1 week, 2 days, patch might be out of date, retesting.

#18: 569536_search_twice.patch queued for re-testing.

jhodgdon’s picture

Just to clarify, #19 is catch just uploading the test so we could verify that the test fails without the patch (which it did). #18 is the patch that should be committed (which passes tests).

dries’s picture

Status: Reviewed & tested by the community » Fixed

Looks good, and glad to see we added tests. Committed to CVS HEAD.

jhodgdon’s picture

Version: 7.x-dev » 6.x-dev
Status: Fixed » Patch (to be ported)

We should consider this for D6 back-port as well, I think.

dpearcefl’s picture

Priority: Critical » Normal
Status: Patch (to be ported) » Postponed (maintainer needs more info)

Is this issue still needed?

dpearcefl’s picture

Priority: Normal » Major
Status: Postponed (maintainer needs more info) » Patch (to be ported)
jhodgdon’s picture

The fix has not been ported to Drupal 6, so yes, the issue is still needed until a decision is made.

albert volkman’s picture

Status: Patch (to be ported) » Needs review
StatusFileSize
new770 bytes

D6 backport.

jhodgdon’s picture

Please read the help text under attachments. If you name patches like that, the test bot will ignore them. :)

Anyway. I'm not doing search.module maintaining any more, so I'm unfollowing myself from this issue... I don't think anyone is actually maintaining search.module actually. So I apologize if the probable lack of reviews on this issue makes you think no one appreciates your efforts... :(

albert volkman’s picture

@jhodgdon my feelings aren't hurt at all. Just trying to whittle down the number of open tickets!

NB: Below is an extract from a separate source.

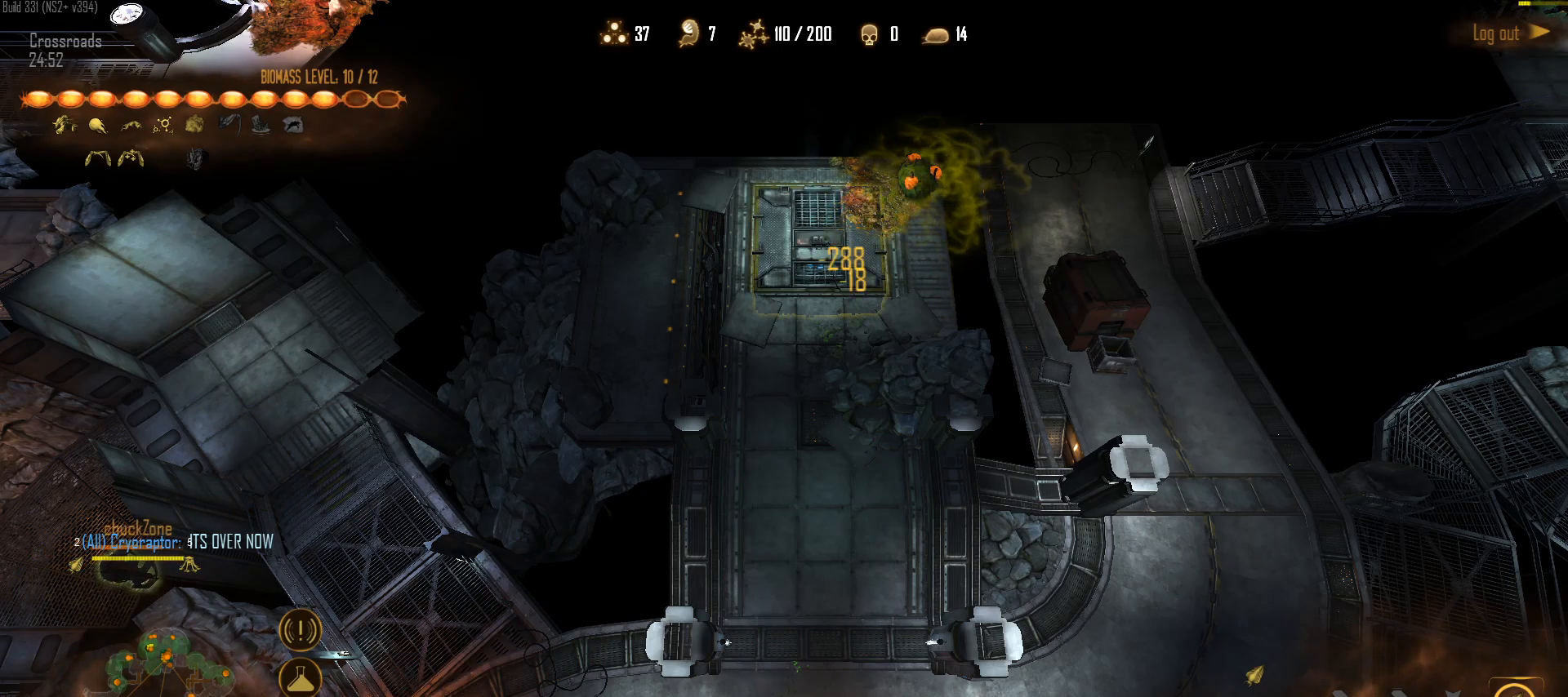
{"keys": [], "mouse": [], "mouse_move": "down-right", "events": []}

I named the file like that because it's for D6. I thought that was the standard practice since there aren't tests for D6?

albert volkman’s picture

StatusFileSize
new770 bytes

Renaming so testbot will be happy.

jhodgdon’s picture

Status: Needs review » Reviewed & tested by the community

Wow, looking through old issues...

This fix was carefully tested in 7.x and this is a straight backport of it to 6.x. I think we should consider adding this to 6.x.

jhodgdon’s picture

Version: 6.x-dev » 7.x-dev
Issue summary: View changes
Status: Reviewed & tested by the community » Fixed

Talked with Gabor (the Drupal 6 branch maintainer) and D6 issues are really not being committed unless they're really essential -- we really don't have a test system for Drupal 6 and it's too dangerous. So... putting this back to D7 / fixed.

Status: Fixed » Closed (fixed)

Automatically closed - issue fixed for 2 weeks with no activity.